• 閱讀文本
從無到有,從相遇到拆夥 一九七二年六月十二日傍晚,二十一歲的青年井上泉(後來的井上夢人)正在後院準備搬家。
早已辭掉工作,正為生活愁苦的他,因為妻子懷孕不得不遷出與朋友合租的工作室,轉而搬到月租金一萬的閣樓小房間。當天來幫忙的友人向井上介紹另一位朋友,並說他可以開車運送家具。那位朋友名叫山諄一,比井上年長七歲,西裝筆挺還打領帶,與當時穿著寒酸的井上宛如兩個世界的人。
這,便是山諄一和井上泉的初次見面,也是決定日後兩人命運的一刻。
當時的山任職於機械設計公司,與熱愛披頭四、夢想成為電影製作的青年井上,不管就所學領域、興趣、個性等方面,無一相同。然而,井上很快就被山的健談與廣博的涉獵所吸引,兩人成為相當投合的朋友。
相識一年後,他們與那位共同的友人合開一家綜合設計公司「Babel Image Restaurant」,主要從事電影、短片或照片拍攝的代理工作,只是生意清淡,根本接不到幾件委託,開張十一個月即宣告倒閉。在這段期間,三人經常無所事事地在充當事務所的房間裡打屁聊,某天山拿著當年江戶川亂步獎的得獎作《阿基米借刀殺人》給井上,請他看看書末的參賽辦法,井上當下對於該獎項所提供的高額版稅感到不可思議,兩人便開玩笑說不如也報名參賽吧,因而埋下日後「岡嶋二人」的創作種子。
事實上,當時的井上對「推理」一竅不通、連小說都沒看過多少,關於推理小說的知識全是從山口中聽來的,更遑論對「寫作」有什麼專業的想法。
公司倒閉後兩人為了理想與生計曾嘗試過不少出路,如發明專利、動畫製作,甚至考慮漫畫創作,最後,還是當年亂步獎的新聞讓他們下定決心。一九七五年九月二十日,兩人決定將亂步獎當成就職考,將人生賭在創作上,以「作家出道」為終極目標。
一九七七年二月,就在他們第一次投稿前,腦中浮現出劇作家尼爾‧賽門(Neil Simon)的作品標題《單身公寓》(The Odd Couple,日文為おかしな二人Okashina Futari,即「兩個怪人」之意),於是他們隨即以發音類似的「岡嶋二人」(Okashima Futari)為筆名。(有趣的是,他們當時尚未看過那部電影)
亂步獎這一試,就試了七年。
七年之間,兩人一直過著邊打工、邊構思寫作的生活,「完全推理素人」的井上泉,也開始大量閱讀,偶爾接受一些劇本創作的委託以磨練筆力。在這段漫長的歲月裡,他們共投稿四部作品參賽:一九七七年《倒下吧,巨象》,一九七九年《偵探志願》,而一九八一年的《讓明天好天氣》則入圍最終候選,到了一九八二年《焦褐色粉彩》(台譯:寶馬血痕)終於獲獎。在不停投稿直到獲獎得到肯定的日子裡,亂步獎對當時的他們而言,彷彿是生命中唯一的方向。

• 資料
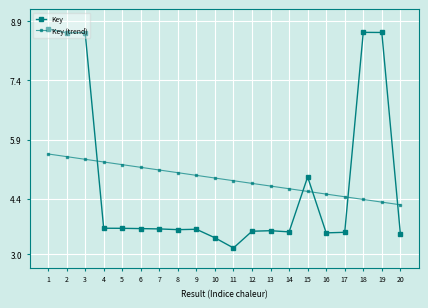

Is this an area chart (filled region under the line)?

No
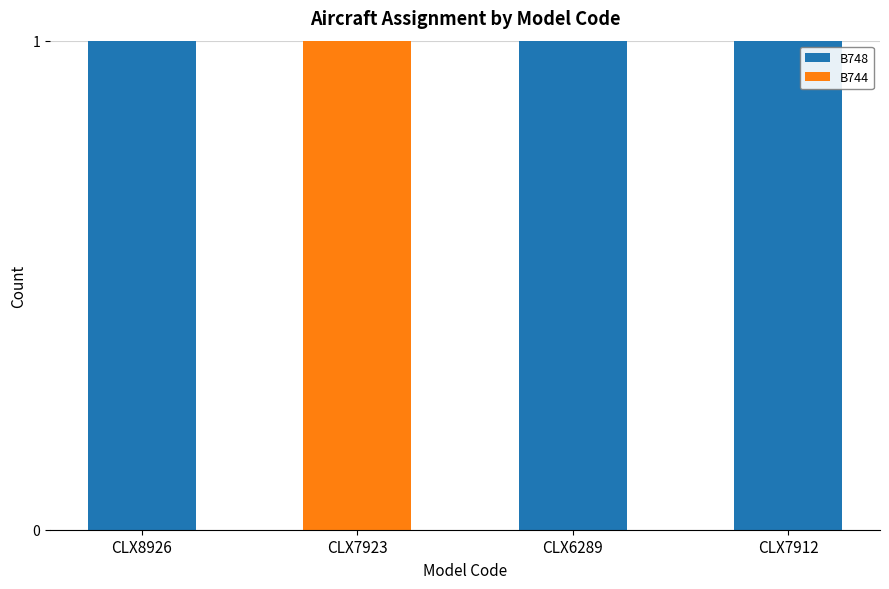

How many series are shown in this chart?

2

• 任務說明
請從閱讀文本最後一句之後接著寫,續完這篇記述井上泉與山諄一以岡嶋二人之名投稿亂步獎的文章。

• 練習作答
而他們也陸續從落選挫敗中汲取經驗。靈感擴大的方式、小說布局的技巧等,各種寫作基本功都是他們日漸成熟的養分。根據井上在回憶錄中所言:「投稿亂步獎的這幾年,是岡嶋二人的創作生涯中最快樂的黃金時期,在獲獎的那一刻則達到最高峰。」
這句話,其實有個藏在背後的可怕涵義。
得到亂步獎、成為職業作家後,兩人間的創作溫度開始逐年下降。頻繁的邀稿與嚴苛的截稿日致使他們再也無法依照以前的合作方式創作(因為耗費的時間太多),逐漸形成惡性循環。此外,兩人對推理小說的認知也日益產生落差,討論時經常無法取得共識。一九八九年四月二十八日,井上泉毅然決定與合作多年的山諄一拆夥,以《克萊茵瓶》做為最後的告別作,「岡嶋二人」正式走入歷史,僅留下二十八部著作成為書迷們共同的回憶。
一九九二年井上改筆名為井上夢人,並發表新作《有人在裡面……》正式「再出道」,並於翌年出版《兩個怪人──岡嶋二人盛衰記》公開這個創作組合從相遇到拆夥的過程。以上所述的詳細內容,全記載在這本自傳(也可說是回憶錄)裡。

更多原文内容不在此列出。